This integral is defined ? $\displaystyle\int_0^0\frac 1x\:dx$
Solution 1:
It is defined, and has value $0$: write $I=\int_{0}^{0}\frac{dx}{x}=\int_{-1}^{1}\frac{\chi_{\{0\}}dx}{x}$, where $\chi_{A}$ is the indicator function on set A, $\chi_{A}(x)=1$ if $x$ belongs to $A$, and is $0$ otherwise. Now $\{0\}$ has Lebesgue measure $0$, and outside of $\{0\},\frac{\chi_{\{0\}}}{x}=0$. Hence $I=\int_{-1}^{1}0=0$. Thus $I$ is defined, at least in the sense of Lebesgue.
Solution 2:
I will take the case of Riemann Integral because the Lebesgue part is nicely done by Noe Blassel.

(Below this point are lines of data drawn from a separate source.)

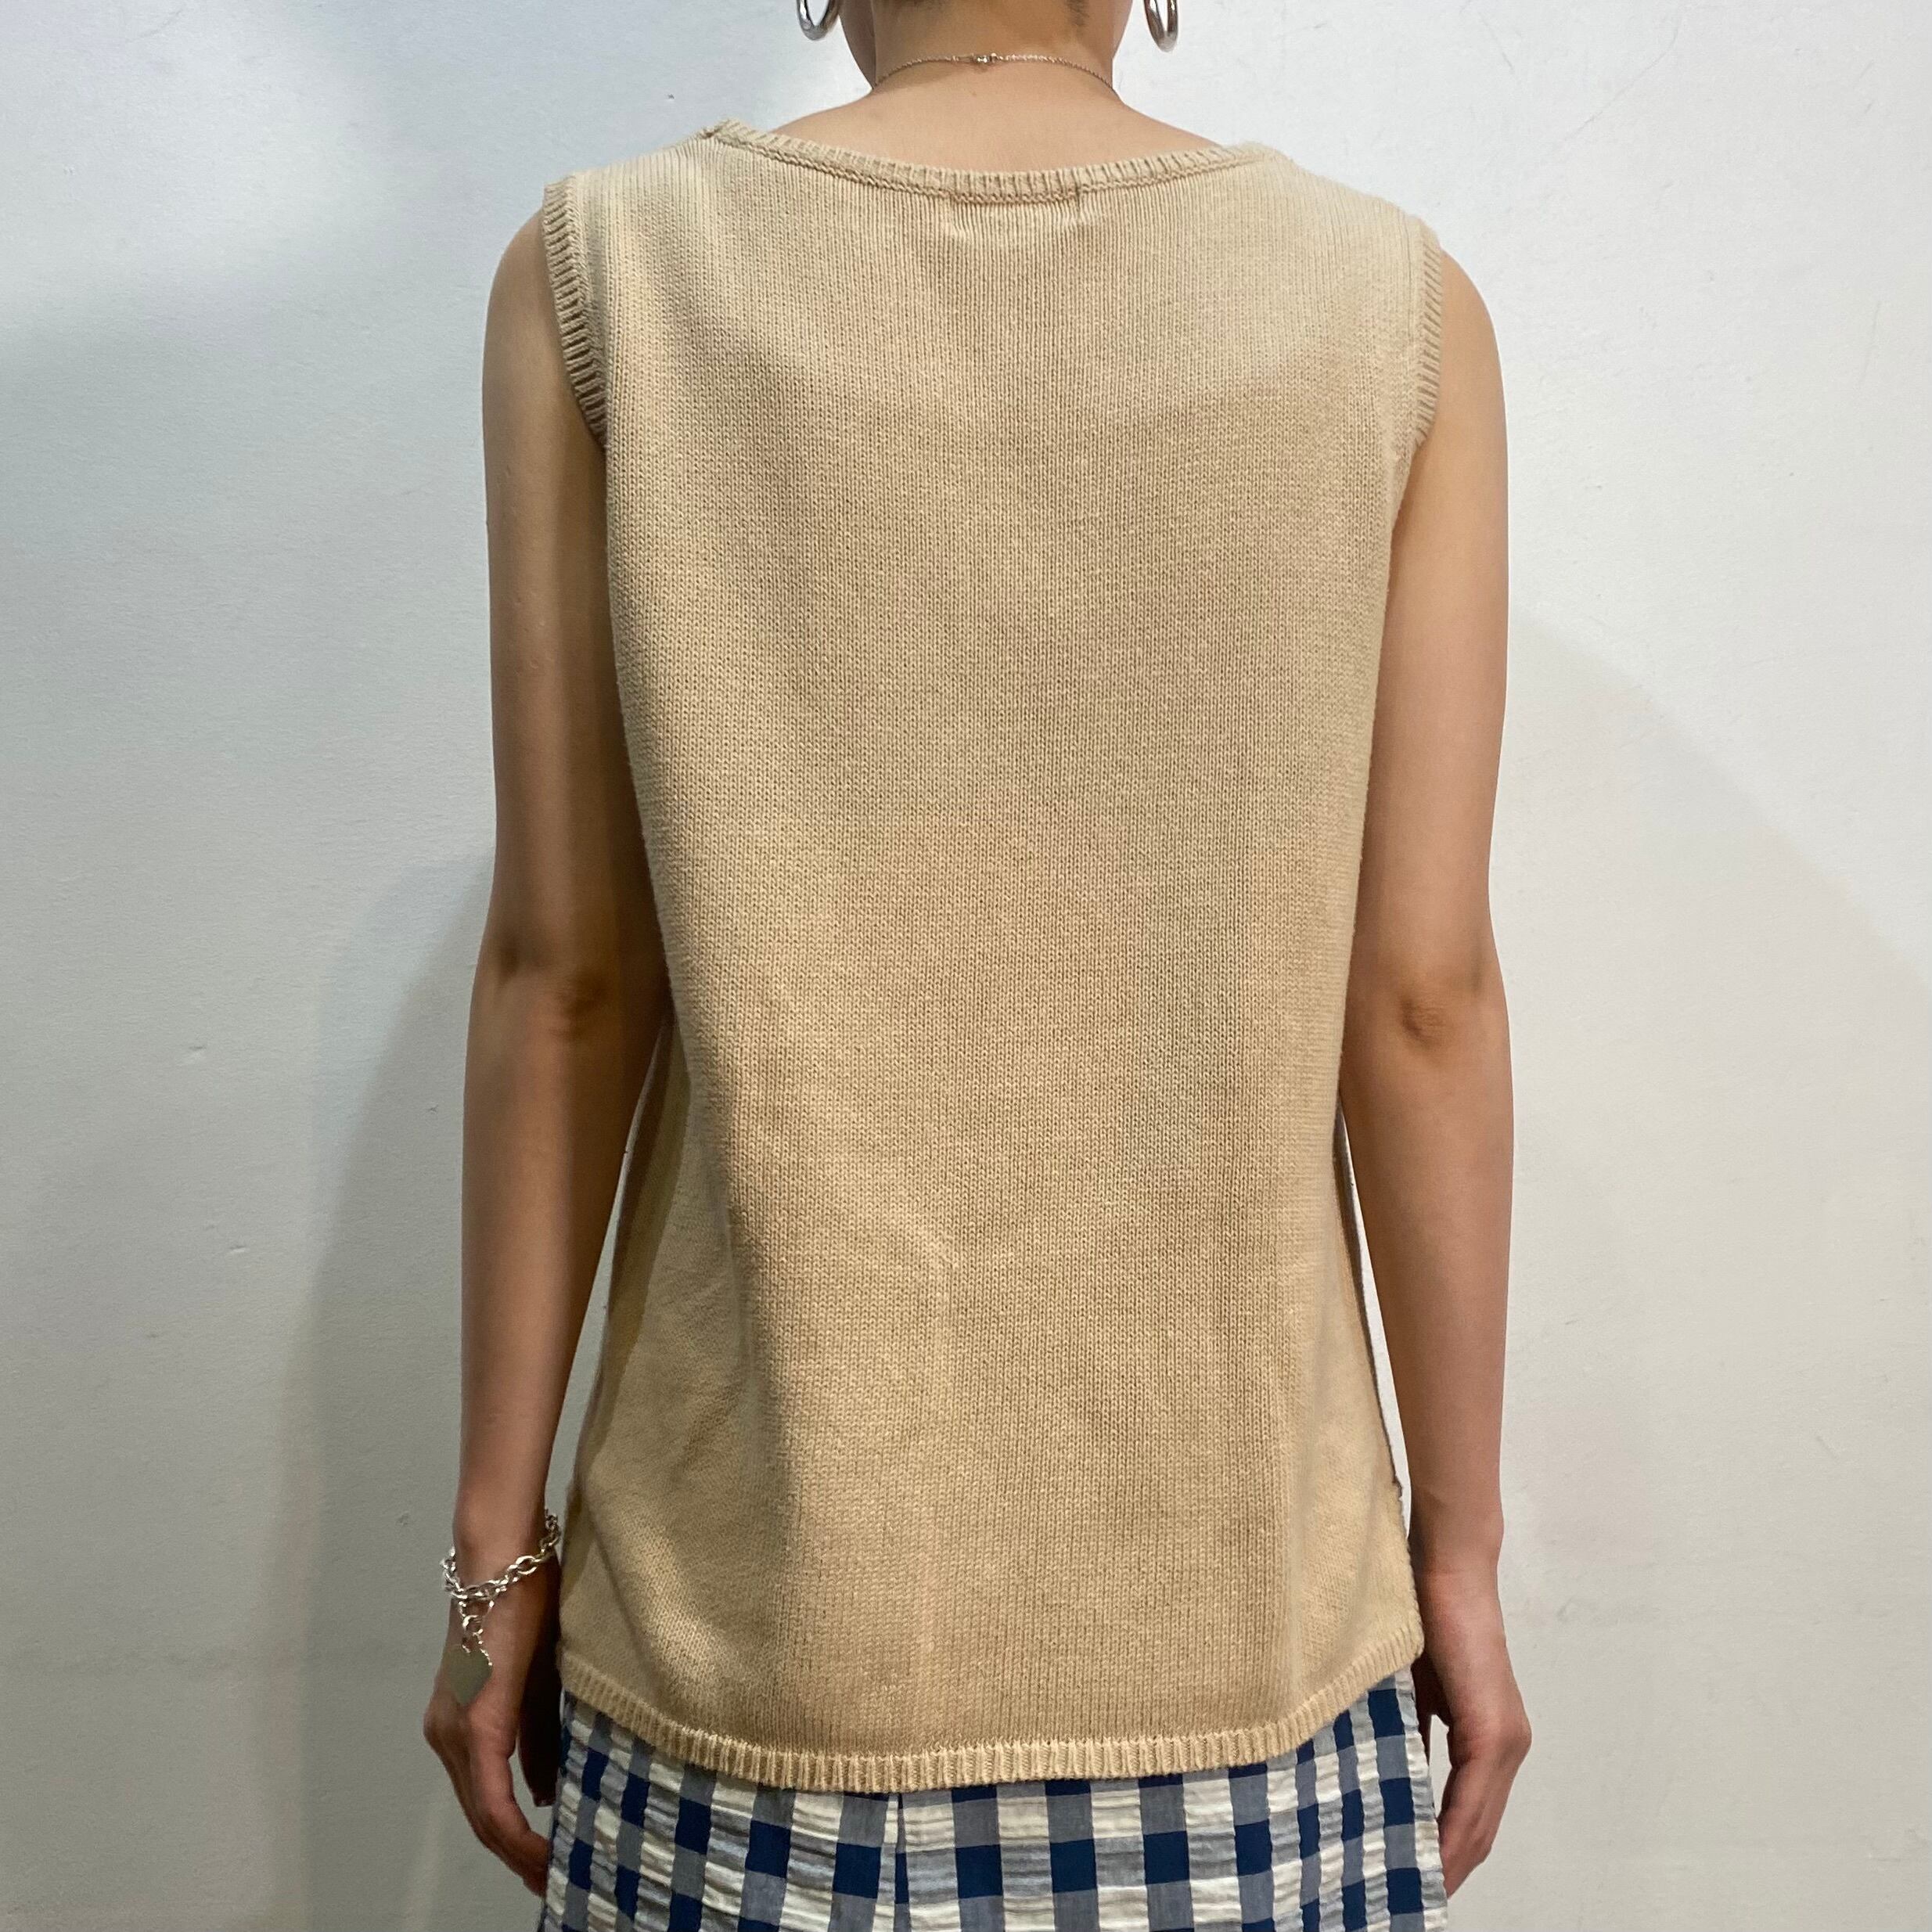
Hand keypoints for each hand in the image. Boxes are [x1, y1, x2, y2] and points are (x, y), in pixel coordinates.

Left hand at [422, 1539, 563, 1897]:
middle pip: (480, 1817)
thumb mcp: (539, 1683)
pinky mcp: (475, 1725)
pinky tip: (541, 1849)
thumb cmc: (525, 1605)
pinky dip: (516, 1829)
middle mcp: (446, 1735)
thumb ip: (539, 1740)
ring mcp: (454, 1732)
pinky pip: (492, 1797)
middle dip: (517, 1856)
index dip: (513, 1841)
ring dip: (518, 1849)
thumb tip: (546, 1794)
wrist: (504, 1560)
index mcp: (459, 1723)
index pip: (483, 1800)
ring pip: (483, 1813)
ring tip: (552, 1872)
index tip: (546, 1867)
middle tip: (552, 1882)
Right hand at [1410, 1564, 1531, 1895]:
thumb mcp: (1413, 1690)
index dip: (1447, 1854)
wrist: (1446, 1567)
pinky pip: (1470, 1801)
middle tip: (1404, 1900)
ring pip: (1478, 1825)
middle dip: (1445, 1871)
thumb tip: (1387, 1778)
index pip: (1473, 1817)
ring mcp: (1507, 1741)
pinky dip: (1447, 1835)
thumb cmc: (1423, 1615)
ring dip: (1446, 1862)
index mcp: (1492, 1738)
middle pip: (1480, 1833)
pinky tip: (1425, 1858)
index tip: (1412, 1880)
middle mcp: (1510, 1747)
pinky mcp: (1493, 1731)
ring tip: (1407, 1890)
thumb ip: (1411, 1734)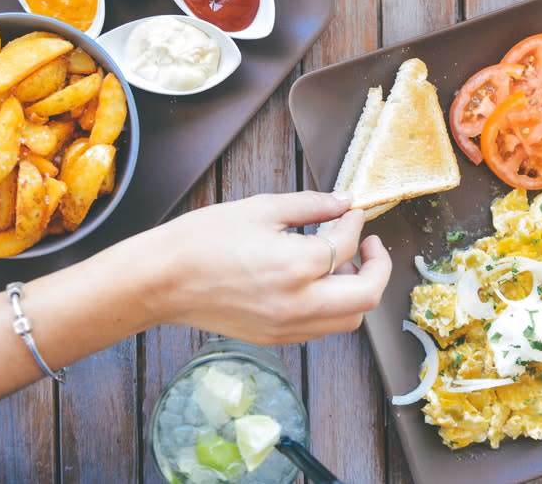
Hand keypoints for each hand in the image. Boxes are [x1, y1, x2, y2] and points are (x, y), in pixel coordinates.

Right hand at [148, 192, 391, 344]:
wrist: (163, 279)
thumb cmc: (203, 239)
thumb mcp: (261, 209)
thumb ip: (310, 206)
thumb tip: (343, 202)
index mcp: (296, 266)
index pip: (346, 245)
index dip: (355, 223)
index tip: (352, 211)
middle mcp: (299, 304)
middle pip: (367, 296)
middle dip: (378, 266)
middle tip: (369, 244)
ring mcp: (288, 328)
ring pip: (349, 319)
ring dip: (357, 291)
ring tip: (342, 264)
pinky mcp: (276, 339)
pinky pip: (322, 328)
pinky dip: (332, 306)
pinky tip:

The definition of Riemann $\int_{a}^{b}f(x)\,dx$ has a pre-condition that $f$ is bounded on $[a, b]$. This itself requires that $f$ must be defined for all points in $[a, b]$. However we are still able to talk about Riemann integrals like $\int_{0}^{1}\sin(1/x)\,dx$. How??
Note that Riemann integrals have a nice property that the value of integral $\int_{a}^{b}f(x)\,dx$ does not depend on values of $f$ on a finite number points in $[a, b]$. Thus we simply define the function $f(x) = \sin (1/x)$ at $x = 0$ in any arbitrary manner say $f(0) = k$ and the function remains bounded in interval $[0, 1]$ and since its only discontinuity is at $x = 0$ the function is Riemann integrable and the integral makes sense.
Next we come to the function $f(x) = 1/x$ on interval $[0, 0]$. Here $f$ is not defined on the interval under consideration. Hence it does not make sense to talk about its integral unless we define it on that interval. So we can define it in any manner by setting $f(0) = k$ and then $f$ is bounded on $[0, 0]$ and the integral is equal to $0$ (if we use upper/lower sums both are $0$).
Note that the argument of the previous case applies to any function on any interval of length $0$ and we expect the integral to be $0$ (via upper / lower sums approach). Hence while studying Riemann integrals we add the following extra definitions:
1) If $f$ is any function then we define $\int_{a}^{a}f(x)\,dx = 0$.
2) If $f$ is Riemann integrable on $[a, b]$ (with $a < b$) then we define the symbol $\int_{b}^{a}f(x)\,dx$ as $-\int_{a}^{b}f(x)\,dx$
Together these two definitions help us to write the following theorem:
Theorem: If $a, b, c$ are any points lying in some closed interval $I$ on which $f$ is Riemann integrable then $$\int_{a}^{b}f(x)\,dx + \int_{b}^{c}f(x)\,dx = \int_{a}^{c}f(x)\,dx$$ irrespective of any order relations between $a, b, c$.